▸ TASK
Take the lines below from the first through the one that contains "brown stain labels" and copy them exactly.

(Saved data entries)
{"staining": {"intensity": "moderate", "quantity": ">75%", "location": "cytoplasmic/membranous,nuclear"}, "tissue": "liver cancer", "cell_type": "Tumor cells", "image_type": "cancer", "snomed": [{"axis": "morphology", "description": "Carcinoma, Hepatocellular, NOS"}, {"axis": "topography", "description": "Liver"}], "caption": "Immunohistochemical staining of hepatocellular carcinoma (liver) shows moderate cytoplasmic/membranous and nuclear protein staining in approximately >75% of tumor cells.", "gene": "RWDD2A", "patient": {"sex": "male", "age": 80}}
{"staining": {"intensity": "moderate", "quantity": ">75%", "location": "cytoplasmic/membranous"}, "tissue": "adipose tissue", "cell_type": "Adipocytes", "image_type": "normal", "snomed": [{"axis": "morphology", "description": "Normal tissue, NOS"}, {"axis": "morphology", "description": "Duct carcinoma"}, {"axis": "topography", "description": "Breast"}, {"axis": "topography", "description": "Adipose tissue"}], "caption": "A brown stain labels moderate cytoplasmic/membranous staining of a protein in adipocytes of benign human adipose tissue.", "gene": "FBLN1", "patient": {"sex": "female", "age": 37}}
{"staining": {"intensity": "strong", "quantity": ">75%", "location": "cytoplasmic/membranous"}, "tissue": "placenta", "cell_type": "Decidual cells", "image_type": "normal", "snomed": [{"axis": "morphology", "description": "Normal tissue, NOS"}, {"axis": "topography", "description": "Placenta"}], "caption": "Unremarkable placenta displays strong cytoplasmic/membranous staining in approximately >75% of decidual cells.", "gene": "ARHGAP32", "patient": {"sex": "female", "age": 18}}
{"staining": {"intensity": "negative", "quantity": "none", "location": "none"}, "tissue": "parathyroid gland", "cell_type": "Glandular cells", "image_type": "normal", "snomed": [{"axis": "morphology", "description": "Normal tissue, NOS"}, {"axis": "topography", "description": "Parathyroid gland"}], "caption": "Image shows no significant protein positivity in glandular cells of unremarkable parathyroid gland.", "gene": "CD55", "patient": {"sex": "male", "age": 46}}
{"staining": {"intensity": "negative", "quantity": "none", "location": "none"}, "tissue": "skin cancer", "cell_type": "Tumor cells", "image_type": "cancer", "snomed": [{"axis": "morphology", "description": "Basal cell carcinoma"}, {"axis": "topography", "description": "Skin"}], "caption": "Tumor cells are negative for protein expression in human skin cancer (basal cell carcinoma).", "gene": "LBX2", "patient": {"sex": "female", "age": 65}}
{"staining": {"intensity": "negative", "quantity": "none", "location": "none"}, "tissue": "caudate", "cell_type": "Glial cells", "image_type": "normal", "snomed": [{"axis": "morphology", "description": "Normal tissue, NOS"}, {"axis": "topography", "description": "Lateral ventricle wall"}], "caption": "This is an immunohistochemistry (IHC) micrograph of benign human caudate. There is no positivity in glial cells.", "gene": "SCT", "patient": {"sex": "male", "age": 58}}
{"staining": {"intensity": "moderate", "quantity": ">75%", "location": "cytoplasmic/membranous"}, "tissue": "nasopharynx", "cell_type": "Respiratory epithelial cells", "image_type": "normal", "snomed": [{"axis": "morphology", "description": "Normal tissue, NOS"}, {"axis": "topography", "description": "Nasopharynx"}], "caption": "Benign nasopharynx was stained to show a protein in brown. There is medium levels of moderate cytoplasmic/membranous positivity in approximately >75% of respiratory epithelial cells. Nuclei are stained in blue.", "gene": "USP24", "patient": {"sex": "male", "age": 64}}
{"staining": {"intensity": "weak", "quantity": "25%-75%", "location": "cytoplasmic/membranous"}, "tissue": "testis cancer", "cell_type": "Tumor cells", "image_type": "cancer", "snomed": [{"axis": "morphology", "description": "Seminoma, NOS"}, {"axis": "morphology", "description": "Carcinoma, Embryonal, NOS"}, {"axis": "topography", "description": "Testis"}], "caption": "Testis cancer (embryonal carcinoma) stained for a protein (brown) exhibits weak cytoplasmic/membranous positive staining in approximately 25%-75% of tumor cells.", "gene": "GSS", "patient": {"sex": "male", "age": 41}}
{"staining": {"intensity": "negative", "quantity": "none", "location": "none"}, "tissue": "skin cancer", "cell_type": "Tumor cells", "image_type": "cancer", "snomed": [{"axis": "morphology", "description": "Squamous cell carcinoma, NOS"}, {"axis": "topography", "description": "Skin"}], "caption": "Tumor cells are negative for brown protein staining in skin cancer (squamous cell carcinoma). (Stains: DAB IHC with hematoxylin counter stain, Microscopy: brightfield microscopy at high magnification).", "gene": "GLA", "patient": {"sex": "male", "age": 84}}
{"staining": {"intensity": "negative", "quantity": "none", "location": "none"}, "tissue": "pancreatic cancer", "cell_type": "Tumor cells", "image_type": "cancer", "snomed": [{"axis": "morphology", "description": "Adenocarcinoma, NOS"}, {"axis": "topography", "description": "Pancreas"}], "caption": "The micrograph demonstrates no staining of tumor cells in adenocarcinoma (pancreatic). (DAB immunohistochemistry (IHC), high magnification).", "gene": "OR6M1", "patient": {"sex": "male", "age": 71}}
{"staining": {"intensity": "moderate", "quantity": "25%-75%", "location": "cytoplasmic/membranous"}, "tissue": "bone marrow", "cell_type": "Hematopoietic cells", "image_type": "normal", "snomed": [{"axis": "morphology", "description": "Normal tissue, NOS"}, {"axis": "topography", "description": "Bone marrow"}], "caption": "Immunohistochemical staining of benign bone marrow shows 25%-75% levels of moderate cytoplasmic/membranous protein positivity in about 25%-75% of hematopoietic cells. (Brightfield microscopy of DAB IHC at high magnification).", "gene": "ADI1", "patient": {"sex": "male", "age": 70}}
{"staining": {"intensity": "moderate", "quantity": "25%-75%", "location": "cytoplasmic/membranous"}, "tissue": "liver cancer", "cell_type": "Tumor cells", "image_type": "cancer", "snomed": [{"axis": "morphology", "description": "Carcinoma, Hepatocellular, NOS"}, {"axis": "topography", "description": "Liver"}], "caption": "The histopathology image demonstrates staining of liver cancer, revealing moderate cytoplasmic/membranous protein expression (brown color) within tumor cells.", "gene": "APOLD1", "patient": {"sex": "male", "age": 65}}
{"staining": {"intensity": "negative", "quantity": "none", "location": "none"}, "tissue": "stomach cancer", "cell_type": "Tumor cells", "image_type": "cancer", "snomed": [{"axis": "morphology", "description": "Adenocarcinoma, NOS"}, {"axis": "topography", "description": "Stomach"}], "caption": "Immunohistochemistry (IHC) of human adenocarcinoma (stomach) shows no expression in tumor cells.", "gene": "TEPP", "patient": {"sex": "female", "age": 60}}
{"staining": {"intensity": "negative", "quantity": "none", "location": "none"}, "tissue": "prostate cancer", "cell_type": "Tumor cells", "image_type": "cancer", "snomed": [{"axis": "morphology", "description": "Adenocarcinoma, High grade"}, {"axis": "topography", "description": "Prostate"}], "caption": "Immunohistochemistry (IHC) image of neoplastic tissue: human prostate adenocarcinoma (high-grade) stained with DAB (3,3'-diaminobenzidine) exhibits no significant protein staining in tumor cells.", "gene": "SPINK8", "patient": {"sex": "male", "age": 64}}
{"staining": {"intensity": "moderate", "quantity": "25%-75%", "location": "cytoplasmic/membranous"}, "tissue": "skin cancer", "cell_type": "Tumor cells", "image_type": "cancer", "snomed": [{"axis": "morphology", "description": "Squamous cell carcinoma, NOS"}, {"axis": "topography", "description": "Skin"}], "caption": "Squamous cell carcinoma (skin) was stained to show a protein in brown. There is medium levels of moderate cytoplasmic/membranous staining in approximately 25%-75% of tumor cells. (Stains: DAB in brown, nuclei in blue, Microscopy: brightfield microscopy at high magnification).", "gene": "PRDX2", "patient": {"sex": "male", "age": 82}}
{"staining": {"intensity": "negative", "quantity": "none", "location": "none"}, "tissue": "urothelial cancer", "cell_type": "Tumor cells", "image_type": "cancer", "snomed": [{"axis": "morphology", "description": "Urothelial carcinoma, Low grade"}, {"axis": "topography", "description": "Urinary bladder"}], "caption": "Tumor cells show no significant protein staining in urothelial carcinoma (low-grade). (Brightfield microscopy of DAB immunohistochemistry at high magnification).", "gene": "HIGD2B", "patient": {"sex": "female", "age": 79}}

▸ EXERCISE RESPONSE
{"staining": {"intensity": "moderate", "quantity": ">75%", "location": "cytoplasmic/membranous,nuclear"}, "tissue": "liver cancer", "cell_type": "Tumor cells", "image_type": "cancer", "snomed": [{"axis": "morphology", "description": "Carcinoma, Hepatocellular, NOS"}, {"axis": "topography", "description": "Liver"}], "caption": "Immunohistochemical staining of hepatocellular carcinoma (liver) shows moderate cytoplasmic/membranous and nuclear protein staining in approximately >75% of tumor cells.", "gene": "RWDD2A", "patient": {"sex": "male", "age": 80}}
{"staining": {"intensity": "moderate", "quantity": ">75%", "location": "cytoplasmic/membranous"}, "tissue": "adipose tissue", "cell_type": "Adipocytes", "image_type": "normal", "snomed": [{"axis": "morphology", "description": "Normal tissue, NOS"}, {"axis": "morphology", "description": "Duct carcinoma"}, {"axis": "topography", "description": "Breast"}, {"axis": "topography", "description": "Adipose tissue"}], "caption": "A brown stain labels moderate cytoplasmic/membranous staining of a protein in adipocytes of benign human adipose tissue.", "gene": "FBLN1", "patient": {"sex": "female", "age": 37}}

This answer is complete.